I particularly like this recipe:
Cashew Bread
Ingredients (makes 1 large loaf, or two small loaves)
• 3 cups of raw cashews (organic if possible; unsalted)
• 3/4 teaspoon of baking soda
• 1/2 teaspoon of sea salt
• 3 eggs, separated
• 1/2 tablespoon of apple cider vinegar (or lemon juice)
• 1 cup of greek yogurt (or non dairy yogurt for vegan)
• 1/2 cup of almond milk (applesauce or apple juice will work)
• 1/2 teaspoon stevia
• 2 tablespoons agave nectar
Makes 2 small loaves or one large one
Method
1. Preheat oven to 300 degree F.
2. Line loaf pan with parchment paper.
3. Grind the cashews in a food processor or high-speed blender to create cashew flour.

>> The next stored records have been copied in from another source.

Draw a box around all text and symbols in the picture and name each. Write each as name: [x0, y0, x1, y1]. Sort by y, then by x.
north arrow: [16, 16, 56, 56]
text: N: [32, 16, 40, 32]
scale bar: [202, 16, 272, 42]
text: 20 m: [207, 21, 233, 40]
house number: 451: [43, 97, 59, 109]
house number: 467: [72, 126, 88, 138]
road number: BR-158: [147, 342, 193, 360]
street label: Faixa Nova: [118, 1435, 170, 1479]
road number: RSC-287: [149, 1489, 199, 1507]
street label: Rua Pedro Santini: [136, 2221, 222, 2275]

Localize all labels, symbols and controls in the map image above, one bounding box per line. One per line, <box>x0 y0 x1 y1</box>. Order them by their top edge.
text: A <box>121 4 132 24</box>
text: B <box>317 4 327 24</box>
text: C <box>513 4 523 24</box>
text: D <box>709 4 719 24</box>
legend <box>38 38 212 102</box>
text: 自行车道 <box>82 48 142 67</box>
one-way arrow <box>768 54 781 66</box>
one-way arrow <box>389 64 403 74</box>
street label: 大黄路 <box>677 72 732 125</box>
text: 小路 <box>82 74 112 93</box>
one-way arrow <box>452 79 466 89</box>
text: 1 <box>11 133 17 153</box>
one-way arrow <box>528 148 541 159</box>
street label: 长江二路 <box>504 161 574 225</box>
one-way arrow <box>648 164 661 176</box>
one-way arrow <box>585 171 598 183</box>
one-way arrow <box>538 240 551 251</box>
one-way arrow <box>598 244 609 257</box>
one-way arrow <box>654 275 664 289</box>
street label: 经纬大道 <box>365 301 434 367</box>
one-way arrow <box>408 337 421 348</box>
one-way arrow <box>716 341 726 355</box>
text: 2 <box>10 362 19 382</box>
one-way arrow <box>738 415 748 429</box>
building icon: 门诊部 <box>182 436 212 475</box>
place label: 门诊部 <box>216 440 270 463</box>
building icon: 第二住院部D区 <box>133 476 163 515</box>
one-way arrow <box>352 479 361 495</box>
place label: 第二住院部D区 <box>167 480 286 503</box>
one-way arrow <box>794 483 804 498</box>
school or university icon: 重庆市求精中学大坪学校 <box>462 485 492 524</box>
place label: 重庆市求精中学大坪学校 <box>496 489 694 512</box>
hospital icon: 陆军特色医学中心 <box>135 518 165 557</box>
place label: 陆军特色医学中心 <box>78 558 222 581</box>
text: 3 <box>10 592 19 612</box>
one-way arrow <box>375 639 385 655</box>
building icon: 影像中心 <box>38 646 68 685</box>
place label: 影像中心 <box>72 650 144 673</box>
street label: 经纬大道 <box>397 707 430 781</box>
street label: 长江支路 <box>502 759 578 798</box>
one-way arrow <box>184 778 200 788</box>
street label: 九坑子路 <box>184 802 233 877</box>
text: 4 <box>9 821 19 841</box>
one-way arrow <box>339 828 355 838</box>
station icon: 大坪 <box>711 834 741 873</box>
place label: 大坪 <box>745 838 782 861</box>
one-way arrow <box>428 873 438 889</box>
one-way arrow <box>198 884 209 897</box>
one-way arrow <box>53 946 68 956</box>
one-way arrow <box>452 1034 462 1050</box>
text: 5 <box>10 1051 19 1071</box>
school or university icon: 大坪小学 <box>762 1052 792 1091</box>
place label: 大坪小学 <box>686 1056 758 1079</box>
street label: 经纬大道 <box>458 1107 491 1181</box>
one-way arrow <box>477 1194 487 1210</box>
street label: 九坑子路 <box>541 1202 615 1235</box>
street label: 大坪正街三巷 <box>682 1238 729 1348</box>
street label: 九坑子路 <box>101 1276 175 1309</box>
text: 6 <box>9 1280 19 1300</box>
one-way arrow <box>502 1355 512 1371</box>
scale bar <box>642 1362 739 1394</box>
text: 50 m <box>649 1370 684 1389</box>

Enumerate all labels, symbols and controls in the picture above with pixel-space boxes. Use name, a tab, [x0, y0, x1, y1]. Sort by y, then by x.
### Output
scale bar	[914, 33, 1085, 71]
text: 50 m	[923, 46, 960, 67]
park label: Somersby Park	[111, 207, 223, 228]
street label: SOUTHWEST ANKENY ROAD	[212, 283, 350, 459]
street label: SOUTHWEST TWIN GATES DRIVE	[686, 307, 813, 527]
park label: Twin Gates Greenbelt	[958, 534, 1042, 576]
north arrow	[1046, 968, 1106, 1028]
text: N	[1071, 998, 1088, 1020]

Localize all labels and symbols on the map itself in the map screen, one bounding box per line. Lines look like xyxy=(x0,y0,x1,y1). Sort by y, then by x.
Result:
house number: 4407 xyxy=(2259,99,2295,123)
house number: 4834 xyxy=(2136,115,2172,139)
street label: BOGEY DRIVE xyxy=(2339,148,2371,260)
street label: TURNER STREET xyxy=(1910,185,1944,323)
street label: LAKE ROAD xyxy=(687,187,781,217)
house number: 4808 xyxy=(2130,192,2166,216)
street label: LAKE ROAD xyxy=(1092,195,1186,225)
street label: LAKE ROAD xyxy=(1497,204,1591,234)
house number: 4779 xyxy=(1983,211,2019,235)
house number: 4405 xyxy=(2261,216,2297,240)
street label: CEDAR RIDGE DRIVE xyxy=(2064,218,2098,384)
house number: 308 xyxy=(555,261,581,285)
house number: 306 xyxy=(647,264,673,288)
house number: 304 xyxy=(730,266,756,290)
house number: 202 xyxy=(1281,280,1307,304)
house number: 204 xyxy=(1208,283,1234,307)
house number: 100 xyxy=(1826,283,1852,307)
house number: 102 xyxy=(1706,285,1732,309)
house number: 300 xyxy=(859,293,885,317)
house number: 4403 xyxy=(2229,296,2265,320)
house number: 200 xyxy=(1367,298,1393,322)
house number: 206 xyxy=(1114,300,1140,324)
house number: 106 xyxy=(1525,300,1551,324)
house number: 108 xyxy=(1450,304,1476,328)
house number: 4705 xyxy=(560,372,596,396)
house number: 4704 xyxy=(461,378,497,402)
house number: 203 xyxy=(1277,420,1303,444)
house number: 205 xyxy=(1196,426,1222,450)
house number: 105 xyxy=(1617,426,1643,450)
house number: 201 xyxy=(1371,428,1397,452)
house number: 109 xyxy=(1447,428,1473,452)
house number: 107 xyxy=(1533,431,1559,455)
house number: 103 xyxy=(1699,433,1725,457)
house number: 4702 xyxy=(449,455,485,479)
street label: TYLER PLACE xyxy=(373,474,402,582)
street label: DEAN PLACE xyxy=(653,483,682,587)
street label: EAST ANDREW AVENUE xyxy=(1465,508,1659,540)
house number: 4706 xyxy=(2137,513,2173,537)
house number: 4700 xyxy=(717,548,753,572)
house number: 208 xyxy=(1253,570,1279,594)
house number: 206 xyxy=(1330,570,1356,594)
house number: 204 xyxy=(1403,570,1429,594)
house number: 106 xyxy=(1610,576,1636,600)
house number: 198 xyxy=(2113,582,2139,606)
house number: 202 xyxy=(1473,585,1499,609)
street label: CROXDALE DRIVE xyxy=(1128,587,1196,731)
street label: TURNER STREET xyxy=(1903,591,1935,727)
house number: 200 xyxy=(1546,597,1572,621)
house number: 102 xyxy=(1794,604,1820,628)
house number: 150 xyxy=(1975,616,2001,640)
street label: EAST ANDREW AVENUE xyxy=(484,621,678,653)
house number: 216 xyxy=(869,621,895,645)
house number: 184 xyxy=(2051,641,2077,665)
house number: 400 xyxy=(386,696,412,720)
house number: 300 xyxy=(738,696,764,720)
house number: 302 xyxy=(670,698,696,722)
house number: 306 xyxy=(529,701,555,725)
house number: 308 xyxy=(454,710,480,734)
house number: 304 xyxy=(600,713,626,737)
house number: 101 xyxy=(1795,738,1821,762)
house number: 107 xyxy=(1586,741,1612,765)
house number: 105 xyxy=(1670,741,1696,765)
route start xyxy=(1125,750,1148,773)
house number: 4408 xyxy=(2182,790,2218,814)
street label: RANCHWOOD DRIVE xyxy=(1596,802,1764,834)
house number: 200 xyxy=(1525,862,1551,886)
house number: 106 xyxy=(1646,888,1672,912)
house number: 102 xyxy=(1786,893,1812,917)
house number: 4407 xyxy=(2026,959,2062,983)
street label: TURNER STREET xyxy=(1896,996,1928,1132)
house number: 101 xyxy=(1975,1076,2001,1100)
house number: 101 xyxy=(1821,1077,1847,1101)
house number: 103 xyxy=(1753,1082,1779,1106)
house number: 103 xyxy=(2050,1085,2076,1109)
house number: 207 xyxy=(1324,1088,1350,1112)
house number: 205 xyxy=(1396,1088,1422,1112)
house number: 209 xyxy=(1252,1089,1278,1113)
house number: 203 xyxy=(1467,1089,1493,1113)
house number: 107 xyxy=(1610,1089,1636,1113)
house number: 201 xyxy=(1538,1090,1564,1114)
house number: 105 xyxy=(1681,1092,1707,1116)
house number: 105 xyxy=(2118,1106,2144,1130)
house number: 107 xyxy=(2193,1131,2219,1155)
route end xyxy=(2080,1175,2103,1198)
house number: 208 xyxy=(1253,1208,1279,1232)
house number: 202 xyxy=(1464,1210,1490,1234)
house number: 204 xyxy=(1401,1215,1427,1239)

4. To the cashew flour, add egg yolks, vinegar (or lemon juice), yogurt, almond milk, and baking soda, and blend well. I use a food processor.
5. Beat the egg whites and salt until stiff peaks form.
6. Fold the nut batter into the egg whites in parts, until it is all folded together and blended by hand.
7. Pour the batter into the loaf pan and bake for about one 1 hour for two small loaves – a few minutes more for a large one. top will be brown but not burnt and knife should come out clean.
Stacey says
Oh – I should also mention this is a modified SCD -specific carbohydrate diet recipe. (I do not follow this diet).
Cristie says
I didn’t have a petite loaf pan, so I bought the disposable foil ones! So convenient and would be easy to make and give away. Also, I just knew this bread was going to overflow because the little pan was so full, but I decided to trust Elana instead of my gut. Good choice … it didn’t overflow. It made a very cute little loaf!
Melissa says
What is the size of pan they are recommending?
Sheryll Ziemer says
I used an aluminum pan and it was too small….But the end result was fantastic! I’ll be baking one more today and one on Saturday when my daughter visits.
Jacqueline says
Just finished making two!! One for me and my parents and one for a co-workers birthday tomorrow!! Delicious Thank you :)
Kat says
Are there any subs for the almond flour? What about coconut flour? I am allergic to Almonds :(!
Tina says
You could try using hazelnut meal…..not sure if you can buy it but it’s easy enough to make if you have a food processor.
Julie says
This recipe looks great!
Gena says
Can you use canned pumpkin for this recipe?
Jess says
I made this with canned pumpkin because I wanted to try to recipe immediately. I think it came out good. It stayed really moist for the 3 days I paced myself to gobble it up. The pumpkin taste wasn’t overwhelming–the main flavor for me was the spices.